Can you rely on a property for a pension? - Times Online
 


Beach Hut

Brighton Bhuna Boy
Jul 5, 2003
72,331
Living In a Box
Bozza I am really not prepared to be lectured by you on what you percieve to be your values on financial issues where as mine are different.

I suspect at the end of the day we are both comfortable financially but by different routes and they both have their merits however we perhaps both believe the way we got there was the right one.
 


Because I am making provision for them now to ensure they either have no student debt or if they opt out of uni (which I did) they have cash for a deposit.

All part of being a responsible parent.
I think my point was (partly) that I could afford to buy a house in the seventies, regardless of whether my parents were "responsible".
 




Bozza

You can change this
Helpful Moderator
Jul 4, 2003
57,327
Back in Sussex
Property has been proven to go up in value over a period of time.

You like to have a constant dig at my financial preaching just because I once got a pricing wrong. Trust me I am streets ahead on the share game.

I can only judge you from what I've read from you on here. And, I'm afraid, the label I'd apply is something like "typical Daily Mail reading middle Englander". You'll have a minor obsession with property prices, particularly property price appreciation and have some sort of strange belief that property prices rising by 20%+ per year is a good thing, based only on the fact that you feel "richer" as your home is worth more day by day, week by week.
 


Beach Hut

Brighton Bhuna Boy
Jul 5, 2003
72,331
Living In a Box
I think my point was (partly) that I could afford to get on the housing ladder in the seventies, regardless of whether my parents were "responsible".

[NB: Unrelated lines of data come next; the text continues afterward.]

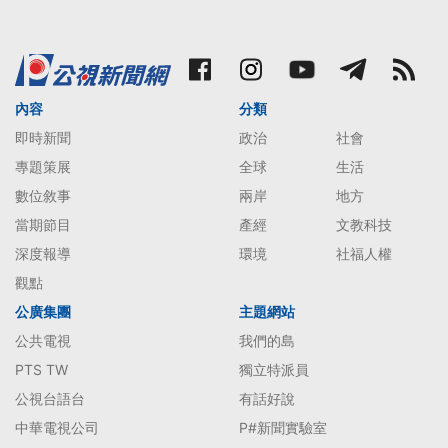
內容
分類
即時新聞
政治
社會
專題策展
全球
生活
數位敘事
兩岸
地方
當期節目
產經
文教科技
深度報導
環境
社福人權
觀點
公廣集團
主題網站
公共電視
我們的島
PTS TW
獨立特派員
公視台語台
有話好說
中華電視公司
P#新聞實驗室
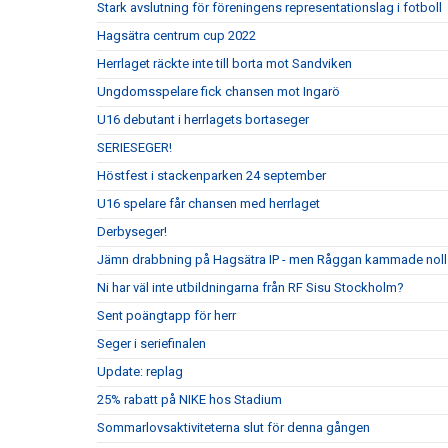
Stark avslutning för föreningens representationslag i fotboll
Hagsätra centrum cup 2022
Herrlaget räckte inte till borta mot Sandviken
Ungdomsspelare fick chansen mot Ingarö
U16 debutant i herrlagets bortaseger
SERIESEGER!
Höstfest i stackenparken 24 september
U16 spelare får chansen med herrlaget
Derbyseger!
Jämn drabbning på Hagsätra IP - men Råggan kammade noll
Ni har väl inte utbildningarna från RF Sisu Stockholm?
Sent poängtapp för herr
Seger i seriefinalen
Update: replag
25% rabatt på NIKE hos Stadium
Sommarlovsaktiviteterna slut för denna gången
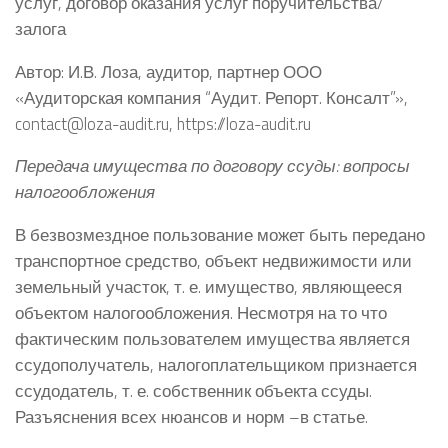
услуг, договор оказания услуг поручительства/
залога
Автор: И.В. Лоза, аудитор, партнер ООО
«Аудиторская компания “Аудит. Репорт. Консалт”»,
contact@loza-audit.ru, https://loza-audit.ru
Передача имущества по договору ссуды: вопросы
налогообложения
В безвозмездное пользование может быть передано
транспортное средство, объект недвижимости или
земельный участок, т. е. имущество, являющееся
объектом налогообложения. Несмотря на то что
фактическим пользователем имущества является
ссудополучатель, налогоплательщиком признается
ссудодатель, т. е. собственник объекта ссуды.
Разъяснения всех нюансов и норм –в статье.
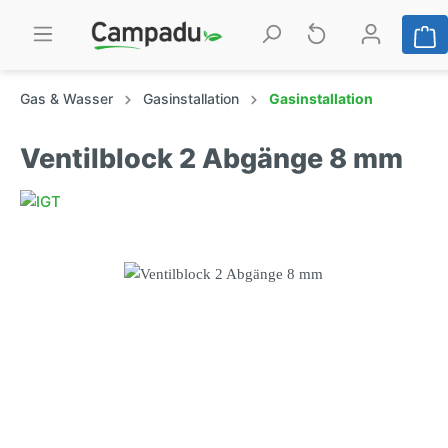
Gas & Wasser
Gasinstallation
Gasinstallation
Ventilblock 2 Abgänge 8 mm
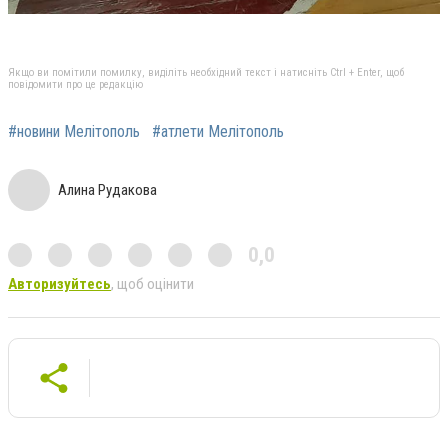
Якщо ви помітили помилку, виділіть необхідний текст і натисніть Ctrl + Enter, щоб
повідомити про це редакцію
#новини Мелітополь
#атлети Мелітополь
Алина Рудакова
0,0
Авторизуйтесь
, щоб оцінити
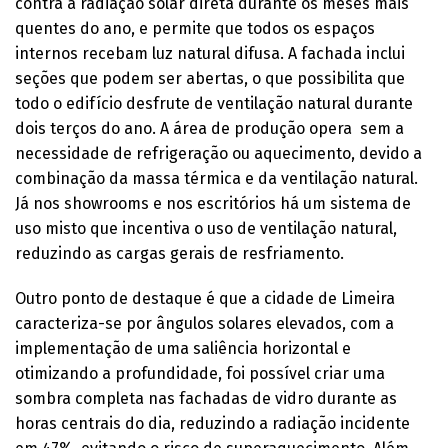
contra a radiação solar direta durante os meses mais
quentes do ano, e permite que todos os espaços
internos recebam luz natural difusa. A fachada inclui
seções que podem ser abertas, o que possibilita que
todo o edifício desfrute de ventilação natural durante
dois terços do ano. A área de produção opera sem a
necessidade de refrigeração ou aquecimento, devido a
combinação da massa térmica e da ventilação natural.
Já nos showrooms e nos escritórios há um sistema de
uso misto que incentiva o uso de ventilação natural,
reduzindo as cargas gerais de resfriamento.
Outro ponto de destaque é que a cidade de Limeira
caracteriza-se por ângulos solares elevados, com a
implementação de uma saliência horizontal e
otimizando a profundidade, foi possível criar uma
sombra completa nas fachadas de vidro durante as
horas centrais do dia, reduzindo a radiação incidente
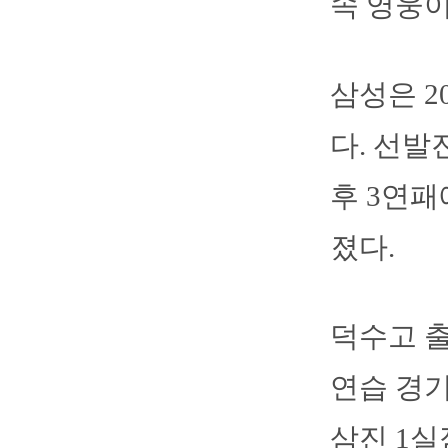
속 영웅이
삼성은 2
다. 선발
후 3연패
졌다.
덕수고 
연습 경기
삼진 1실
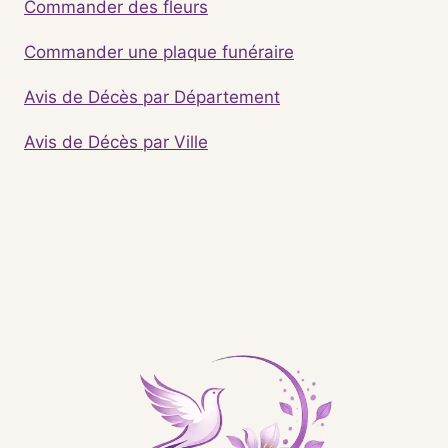
Commander des fleurs
Commander une plaque funéraire
Avis de Décès par Département
Avis de Décès par Ville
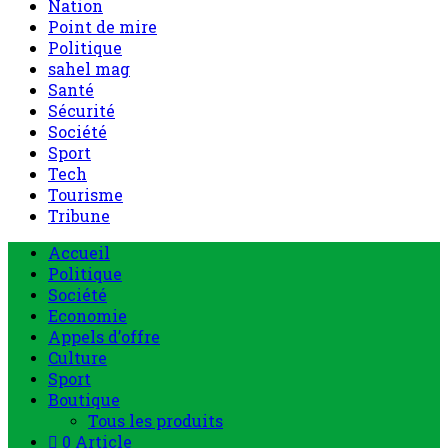
Nation
Point de mire
Politique
sahel mag
Santé
Sécurité
Société
Sport
Tech
Tourisme
Tribune
Accueil
Politique
Société
Economie
Appels d’offre
Culture
Sport
Boutique
Tous les produits
0 Article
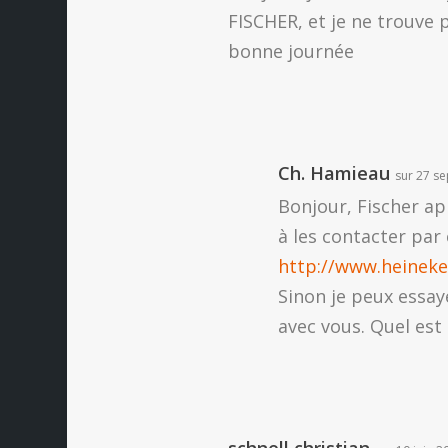
FISCHER, et je ne trouve 
bonne journée
Ch. Hamieau
sur 27 s
Bonjour, Fischer ap
à les contacter par 
http://www.heineke
Sinon je peux essay
avec vous. Quel est 
schnell christian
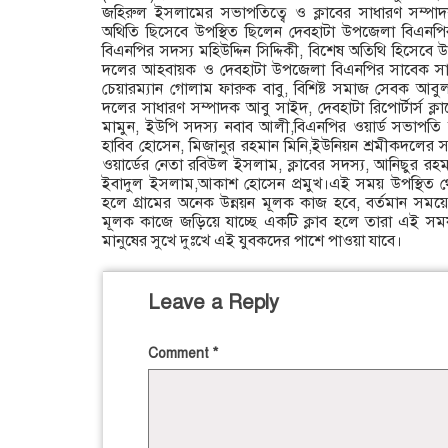
জহিরুল ইসলামের সভাপতিত্বে ও ক্লাবের সাধারণ সম্পাদ
অথিতি ছিসেবে উপস্থিত ছিলেন দেবহাটা উপজেলা বিএনপি
বিএনপির সদস্য মহিউদ্দিন সিদ্দিকী, বিশেষ অতিথি হিসেবে উ
দলের আহবায়ক ও দেবহাটা উপজেলা বিএনপির সাবেক সাধ
চেয়ারম্যান গোলাম ফারুক বাবু, বিশিষ্ট সমাজ সেবক আব
দলের সাধারণ সম্পাদক আবু সাইদ, দেবহাটা রিপোর্টার্স ক্ল
মামুন, ইউপি সদস্য নবাব আলী,বিএনপির ওয়ার্ড সভাপতি
হাবিব হোসেন, মিজানুর রহমান মিনি,ইউনিয়ন শ্রমীকদলে
ওয়ার্ডের নেতা রবিউল ইসলাম, ক্লাবের সদস্য, আনিছুর 
ইবাদুল ইসলাম,আকাশ হোসেন প্রমুখ।এই সময় উপস্থিত থে
হলে গ্রামের অনেক উন্নয়ন মূলক কাজ হবে, বর্তমান সময়ে 
মূলক কাজে জড়িয়ে যাচ্ছে একটি ক্লাব হলে তারা এই সম
মানুষের সুখে দুঃখে এই যুবকদের পাশে পাওয়া যাবে।
Leave a Reply
Comment
*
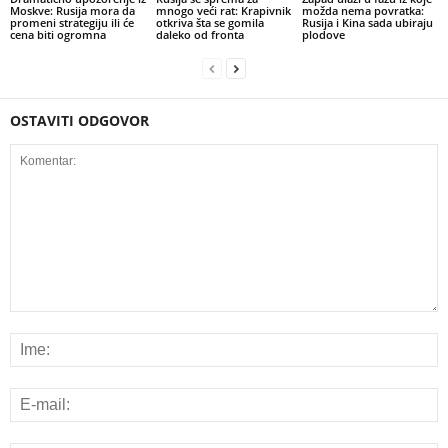
Moskve: Rusija mora da
mnogo veći rat: Krapivnik
možda nema povratka:
promeni strategiju ili će
otkriva šta se gomila
Rusija i Kina sada ubiraju
cena biti ogromna
daleko od fronta
plodove
OSTAVITI ODGOVOR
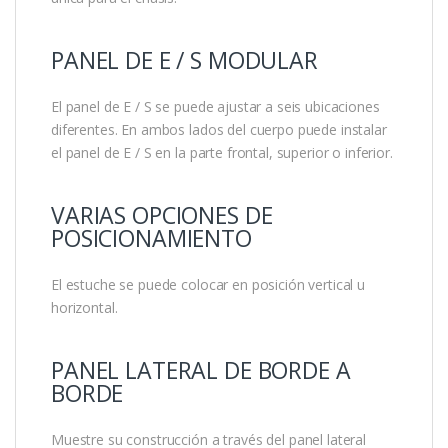
PANEL DE E / S MODULAR
El panel de E / S se puede ajustar a seis ubicaciones
diferentes. En ambos lados del cuerpo puede instalar
el panel de E / S en la parte frontal, superior o inferior.
VARIAS OPCIONES DE
POSICIONAMIENTO
El estuche se puede colocar en posición vertical u
horizontal.
PANEL LATERAL DE BORDE A
BORDE
Muestre su construcción a través del panel lateral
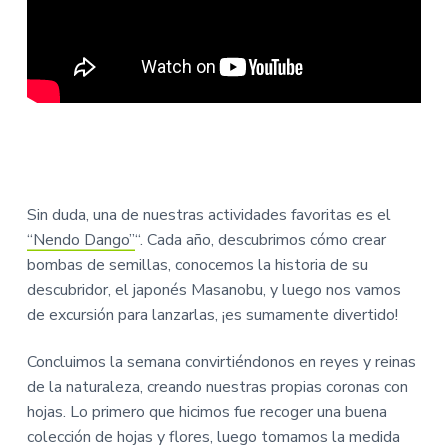
Sin duda, una de nuestras actividades favoritas es el
“Nendo Dango”
“. Cada año, descubrimos cómo crear
bombas de semillas, conocemos la historia de su
descubridor, el japonés Masanobu, y luego nos vamos
de excursión para lanzarlas, ¡es sumamente divertido!
Concluimos la semana convirtiéndonos en reyes y reinas
de la naturaleza, creando nuestras propias coronas con
hojas. Lo primero que hicimos fue recoger una buena
colección de hojas y flores, luego tomamos la medida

And I got there in the 80s through my own hard graft and I have no issue with helping my two kids by making provision for them now.

Are we nearly in agreement ?
 


Bozza

You can change this
Helpful Moderator
Jul 4, 2003
57,327
Back in Sussex
Bozza I am really not prepared to be lectured by you on what you percieve to be your values on financial issues where as mine are different.

I suspect at the end of the day we are both comfortable financially but by different routes and they both have their merits however we perhaps both believe the way we got there was the right one.

That's OK - I knew you'd bail out at some point.

Before you do though, please humour me one last time and let me know what route you think I travelled to get to my comfortable financial position.
 


Beach Hut

Brighton Bhuna Boy
Jul 5, 2003
72,331
Living In a Box
That's OK - I knew you'd bail out at some point.

Before you do though, please humour me one last time and let me know what route you think I travelled to get to my comfortable financial position.

Smugness beyond belief and very patronising and disappointing - Daily Mail reader my arse.
 




And I got there in the 80s through my own hard graft and I have no issue with helping my two kids by making provision for them now.

Are we nearly in agreement ?
No.

My point is that no amount of hard graft today is going to be enough to let a couple in their twenties buy a house without the support of parents or some other external source of good fortune.

That wasn't the case when I got into home ownership. Nor was it the case a generation earlier.

Having said that, I am not, of course, against "making provision". But you need to recognise that not everyone can do that. And where it can't be done, the kids will be living in rented accommodation for a very much longer time than they might have imagined.
 


Beach Hut

Brighton Bhuna Boy
Jul 5, 2003
72,331
Living In a Box
Having said that, I am not, of course, against "making provision". But you need to recognise that not everyone can do that. And where it can't be done, the kids will be living in rented accommodation for a very much longer time than they might have imagined.

No we don't yet but never mind.

Quite a few could if they make life style changes so that is up to them.